Data from the University of Michigan’s Health and Retirement Study reveals that the proportion of parents over 50 who reported treating children unequally in their wills jumped from 16% to nearly 35% between 1995 and 2010.
Leaving unequal inheritances can be risky. Many American households report that their future financial stability depends upon receiving an inheritance.
When are parents likely to leave unequal inheritances? If one sibling is struggling financially and the other is flush with income and good fortune, it may be the right thing to do. This may also apply if one child has already received a large amount of financial support or has special needs.
One of the most common reasons for leaving unequal inheritances is to address uncompensated caregiving from an adult child. Two-thirds of respondents in a Merrill Lynch and Age Wave study said children who provided care late in life should receive a larger inheritance than those who did not.
Can you prevent conflict between siblings when inheritances are unequal? It is difficult, but worth a try:
Explain your wishes. Have a family meeting or one-on-one meetings with children to explain your thinking, and if necessary, consider including your estate planning attorney in the discussion. Consider writing a heartfelt, handwritten letter if you’re uncomfortable or the family dynamic is explosive. This may also help you if your will is contested in court, since it will demonstrate your intent.

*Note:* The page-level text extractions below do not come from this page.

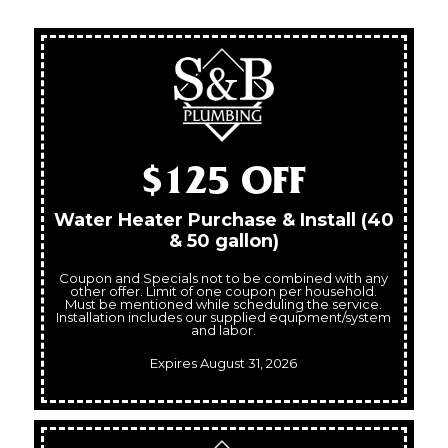
$125 OFF
Water Heater Purchase & Install (40
& 50 gallon)
Coupon and Specials not to be combined with any
other offer. Limit of one coupon per household.
Must be mentioned while scheduling the service.
Installation includes our supplied equipment/system
and labor.
Expires August 31, 2026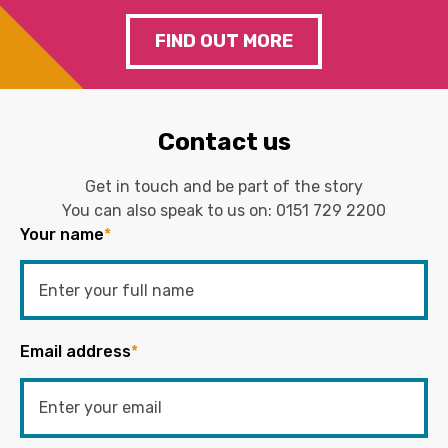
FIND OUT MORE
Contact us
Get in touch and be part of the story
You can also speak to us on:
0151 729 2200
Your name
*
Email address
*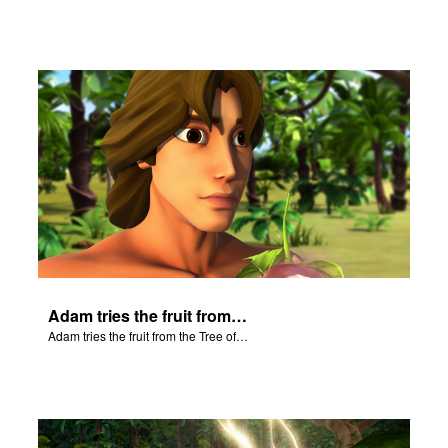
Adam tries the fruit from the Tree of Knowledge.
Adam tries the fruit from the Tree of Knowledge.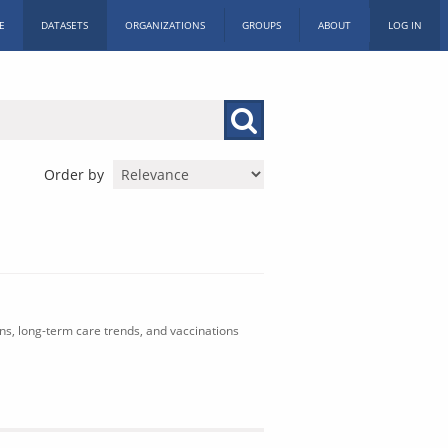
E
DATASETS
ORGANIZATIONS
GROUPS
ABOUT
LOG IN
Order by
ons, long-term care trends, and vaccinations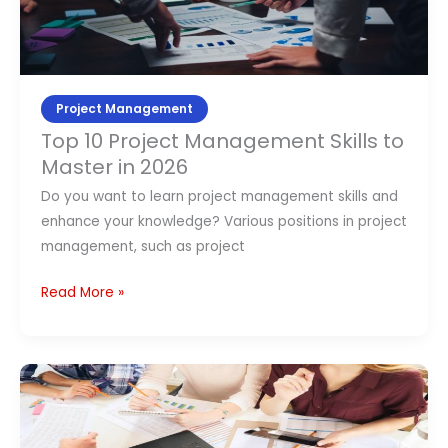
Skills
to
Master
in
2026
Project Management
Top 10 Project Management Skills to
Master in 2026
Do you want to learn project management skills and
enhance your knowledge? Various positions in project
management, such as project
Read More »
Project
Scope
Management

Add a deterrent. If you anticipate your family ending up in court over their inheritances, talk with your estate planning attorney about a no-contest clause, which would be inserted in your will. It states that anyone who contests the will forfeits the right to any inheritance. Just be careful—these clauses are not interpreted the same way in every state. Therefore, consult with an experienced estate planning attorney to be sure that your will and your wishes will withstand a court challenge.
Consider a trust as part of your estate plan. Consider using a trust if your concern is focused on using your assets, as in the case of a spendthrift child or one with addiction issues. Your assets are placed in the trust, and you name a trustee to be in complete control of when and if the assets should be distributed to the named beneficiary. For example, you could set up an educational trust to preserve assets to be used for school costs. In the case of blended families, a trust can also be used to provide funds for a spouse but not children from a prior marriage. Trusts are harder to challenge because they bypass probate and remain private, unlike wills.